Here we’ll see how to find out the number of occurrences of a substring in a string. C string library (<string.h>) provides a function (strstr()) to check the presence of a substring. But it does not give you the number of instances of the substring inside a string. We’ll implement our own function with and without using the strstr() function.
The Program
/*test.c*/
#include <stdio.h>
#include <string.h>
#define MAX_STRING_SIZE 1024
int substring_count(char* string, char* substring) {
int i, j, l1, l2;
int count = 0;
int found = 0;
l1 = strlen(string);
l2 = strlen(substring);
for(i = 0; i < l1 - l2 + 1; i++) {
found = 1;
for(j = 0; j < l2; j++) {
if(string[i+j] != substring[j]) {
found = 0;
break;
}
}
if(found) {
count++;
i = i + l2 -1;
}
}
return count;
}
int main(){
char string[MAX_STRING_SIZE];
char substring[MAX_STRING_SIZE];
int count = 0;
printf("Enter a string: ");
gets(string);
printf("Enter a substring: ");
gets(substring);
count = substring_count(string, substring);
printf("Substring occurrence count is: %d.\n", count);
return 0;
}
This program takes two strings, the string and the sub-string, as input. Then it calls the substring_count() function to count the occurrences of the substring. It iterates through the string character by character and assumes that every character can be the start of the substring. It starts matching with the substring characters from there. If any mismatch is found, the inner loop breaks and the outer loop advances to the next character to repeat the same process. If all the characters match in the inner loop, then one match is found – the counter is incremented. The outer loop advanced by the length of the substring.
Here is the output.
Using strstr() Function
The substring_count() function is changed like this.
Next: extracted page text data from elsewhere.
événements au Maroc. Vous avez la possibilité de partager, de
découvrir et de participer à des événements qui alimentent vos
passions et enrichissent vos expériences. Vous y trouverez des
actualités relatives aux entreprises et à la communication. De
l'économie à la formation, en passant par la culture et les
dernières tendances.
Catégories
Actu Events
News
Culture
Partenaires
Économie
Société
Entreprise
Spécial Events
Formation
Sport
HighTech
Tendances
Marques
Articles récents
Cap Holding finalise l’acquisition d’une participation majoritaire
int substring_count(char* string, char* substring) {
int i, j, l1, l2;
int count = 0;
l1 = strlen(string);
l2 = strlen(substring);
for(i = 0; i < l1 - l2 + 1; i++) {
if(strstr(string + i, substring) == string + i) {
count++;
i = i + l2 -1;
}
}
return count;
}
Instead of having our own inner loop to check whether the substring matches from a particular of the outer loop, we used the strstr() function. The strstr() function returns the pointer of the first matched character. If the pointer is equal to the pointer of starting character of the outer loop, it increments the counter.
We can achieve the same thing using strcmp() function also.
In the loop, i < l1 – l2 should actually be i < l1 – l2 +1. In the current setup, the last character is not counted. Try e.g. with something like "aidshjkwakhka"; it will not return 2 instead of 3.
You are absolutely right. Thanks for pointing that out. Corrected.